Oma sinks back into the sofa’s cushions, her gray eyes glassy. “I remember that day,” she says. “We went to Berlin to see this new institute named for Kaiser Wilhelm. I must have only been seven, perhaps eight. My father had business appointments and left me in the care of a great-uncle. This uncle took me on a tour, and he introduced me to some of his work colleagues.” She pauses. “It was all rather boring for a young girl, but in the afternoon he took me to tea and told me he had a surprise for my birthday. All little girls like surprises, so I brightened.”
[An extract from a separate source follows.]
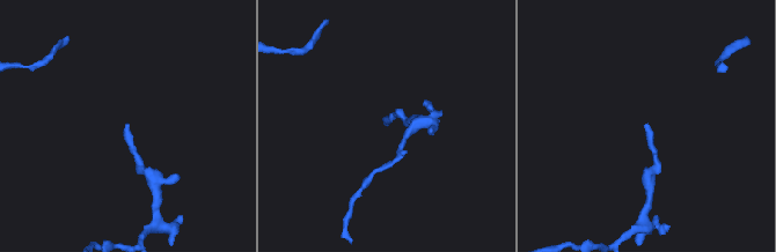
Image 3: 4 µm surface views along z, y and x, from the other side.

“What was the surprise?” I ask.
“A trip to Switzerland,” Oma says. “To the city of Geneva. I had never been to Switzerland, and when my uncle asked Father’s permission, I begged him to grant it. In two weeks, we boarded a—”
I see a train now, chugging furiously from village to village in the green of late summer, a small, pinafored girl sipping tea in the dining car. Her attention is torn between the adventure on the inside of the train, the smoke curling past the windows, and the cities they pass. Mannheim. Karlsruhe. Baden-Baden. The long journey makes her tired, but she resists sleep, wanting to take every moment in and hold it. Then, the blue-mirror lakes of Neuchâtel and Léman, as the train rolls toward the city of Geneva.
My father interrupts. “Mutti, what does any of this have to do with Elena going to Kansas? I’m sure Geneva was a wonderful trip.” He looks at me pointedly. “And one Sandra and I have heard about before. But—”
Oma quiets him with a raised hand. “Listen to me, Gerhard. And you will understand after I have finished. I am tired now, and my throat hurts me.”
Dad backs down, but he shakes his head at me.
“I met many people during those three days in Geneva. Uncle had meetings each morning, but in the late afternoons he would fetch me from the hotel where I stayed with a hired governess. ‘We are going out now, Maria,’ he would say, and so we did, always to a pretty tearoom with white linens and crystal chandeliers and cream cakes. There were professors from America and doctors from Italy and England, all of whom thought me very charming. But my favorite new person was an American lady. She came each afternoon and was very kind to me. I remember Mrs. Sanger said I would have beautiful, perfect children.”